Al Michaels Lives Like A God, Continues To Claim He's Never Knowingly Eaten A Vegetable In His Life

You know how people tend to claim you give less of a shit about everything as you get older? That's Al Michaels. He'll openly talk about whatever the hell he wants on Thursday Night Football while selling the hell out of it: 

He just doesn't care. If he's bored, he'll flat out tell you he's bored. He'll talk about gambling like he did last night towards the end of the game and Kirk brought up another matchup. He'll tell you if a game sucks and he doesn't want to be there. But now we have this clip of him claiming he's never eaten a vegetable. I don't know how that's possible. I mean Al Michaels is rich. That's just a fact. You know what rich people do? They eat at nice restaurants. 
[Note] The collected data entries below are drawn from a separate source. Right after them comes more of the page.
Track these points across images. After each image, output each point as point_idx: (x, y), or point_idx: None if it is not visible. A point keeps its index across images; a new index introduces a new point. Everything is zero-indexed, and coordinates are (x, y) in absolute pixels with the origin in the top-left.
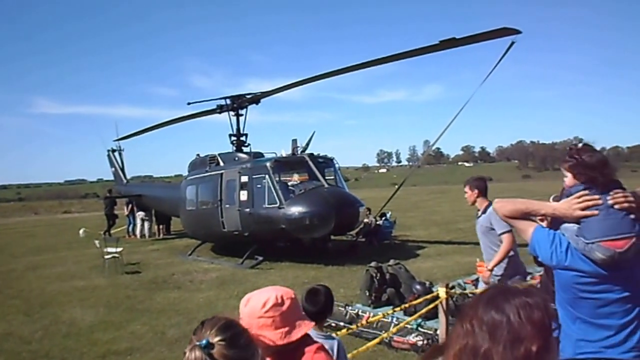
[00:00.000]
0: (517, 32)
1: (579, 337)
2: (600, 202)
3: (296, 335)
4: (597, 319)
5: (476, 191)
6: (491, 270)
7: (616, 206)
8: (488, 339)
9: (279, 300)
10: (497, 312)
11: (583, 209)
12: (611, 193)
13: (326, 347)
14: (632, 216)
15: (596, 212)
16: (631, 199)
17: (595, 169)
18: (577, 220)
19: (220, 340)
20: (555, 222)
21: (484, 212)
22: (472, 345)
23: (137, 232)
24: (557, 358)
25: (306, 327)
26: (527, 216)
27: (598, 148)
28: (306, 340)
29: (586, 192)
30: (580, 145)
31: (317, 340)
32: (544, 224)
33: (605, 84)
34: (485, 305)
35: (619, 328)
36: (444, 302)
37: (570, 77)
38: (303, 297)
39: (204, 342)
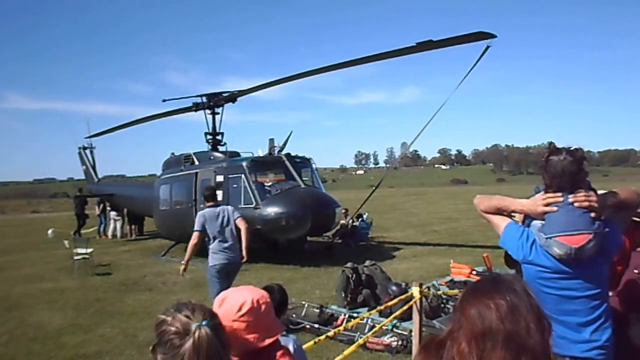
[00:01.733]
0: (493, 36)
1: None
2: (561, 199)
3: (269, 340)
4: (560, 316)
5: None
6: None
7: (576, 204)
8: (496, 319)
9: (255, 305)
10: (510, 294)
11: (545, 206)
12: (576, 192)
13: (290, 345)
14: (592, 214)
15: (555, 208)
16: (593, 198)
17: (556, 171)
18: (543, 217)
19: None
20: (528, 219)
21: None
22: (490, 327)
23: (109, 232)
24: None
25: (278, 332)
26: (500, 212)
27: None
28: (274, 343)
29: (551, 190)
30: (551, 148)
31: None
32: (518, 219)
33: (577, 91)
34: (494, 287)
35: (582, 325)
36: (417, 302)
37: (545, 83)
38: None
39: (206, 322)
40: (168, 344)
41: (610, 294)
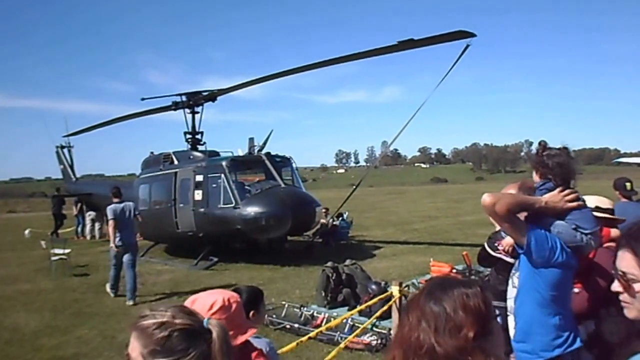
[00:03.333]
0: (472, 35)
1: (568, 330)
2: (577, 194)
3: (241, 339)
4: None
5: None
6: None
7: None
8: (430, 330)
9: (226, 304)
10: (435, 304)
11: (571, 201)
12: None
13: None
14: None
15: (582, 202)
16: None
17: (553, 168)
18: (558, 216)
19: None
20: (533, 217)
21: None
22: (416, 337)
23: (87, 232)
24: (501, 342)
25: (250, 332)
26: (524, 210)
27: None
28: (247, 345)
29: (562, 187)
30: (544, 146)
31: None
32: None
33: (554, 89)
34: (425, 298)
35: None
36: (397, 301)
37: (522, 82)
38: None
39: (208, 318)
40: (177, 346)
41: (577, 290)
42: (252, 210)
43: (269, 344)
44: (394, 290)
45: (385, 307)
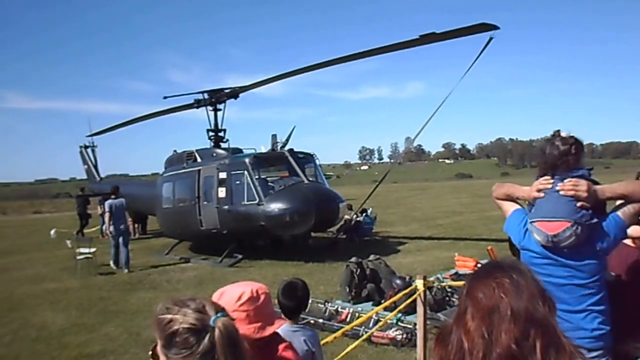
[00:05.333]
0: (496, 27)
1: None
2: (549, 186)
3: (270, 330)
4: None
5: None
6: None
7: (561, 192)
8: (517, 296)
9: (254, 295)
10: (514, 276)
11: (538, 192)
12: (565, 180)
13: (301, 338)
14: (579, 203)
15: (542, 194)
16: (581, 187)
17: (544, 156)
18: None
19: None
20: (529, 205)
21: None
22: (487, 304)
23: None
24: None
25: (279, 323)
26: (509, 198)
27: None
28: (276, 337)
29: (547, 177)
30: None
31: (293, 332)
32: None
33: (580, 84)
34: (489, 273)
35: (571, 313)
36: (422, 295)
37: (548, 76)
38: (280, 291)
39: (221, 313)
40: (183, 342)
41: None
42: (275, 206)
43: (314, 335)
44: (419, 283)
45: (409, 301)
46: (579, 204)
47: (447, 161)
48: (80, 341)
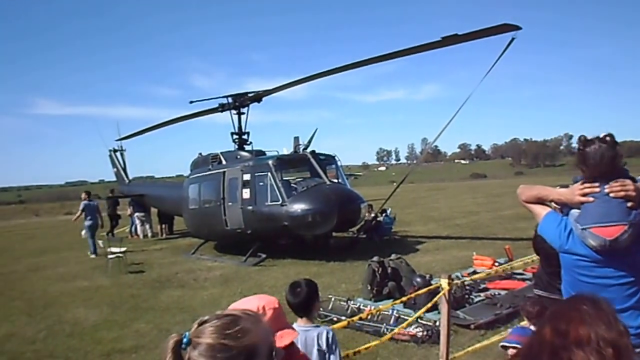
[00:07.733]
0: (518, 28)
1: None
2: (597, 190)
3: (278, 344)
4: None
5: None
6: None
7: (611, 194)
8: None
9: (261, 311)
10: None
11: (582, 196)
12: (612, 182)
13: (314, 334)
14: (629, 204)
15: (591, 199)
16: (629, 187)
17: (586, 160)
18: (579, 207)
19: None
20: (566, 208)
21: None
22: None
23: (139, 232)
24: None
25: (289, 337)
26: (540, 201)
27: None
28: (292, 348)
29: (590, 180)
30: (583, 140)
31: (306, 331)
32: (557, 209)
33: (593, 82)
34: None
35: (617, 313)
36: (446, 294)
37: (560, 77)
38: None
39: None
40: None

Is Al Michaels going to a steakhouse and not getting a salad or a side of something? Vegetables aren't even bad. The biggest lie in the world is when you're a kid and people keep telling you brussels sprouts are bad. They are in fact good, I had some last night. Just air fry those bad boys, put a little balsamic on there and some seasoning. Bang, vegetable. Cucumbers? Yes please. 

Look at the disgust on that man's face when he hears the word carrot. That's a man who will spit in your face if you try to give him a vegetable. The confidence he says a man doesn't need vegetables to survive is worth your applause. Al Michaels lives the way he wants to and frankly I admire it. Might just eat meat and candy tonight for dinner to prove a point.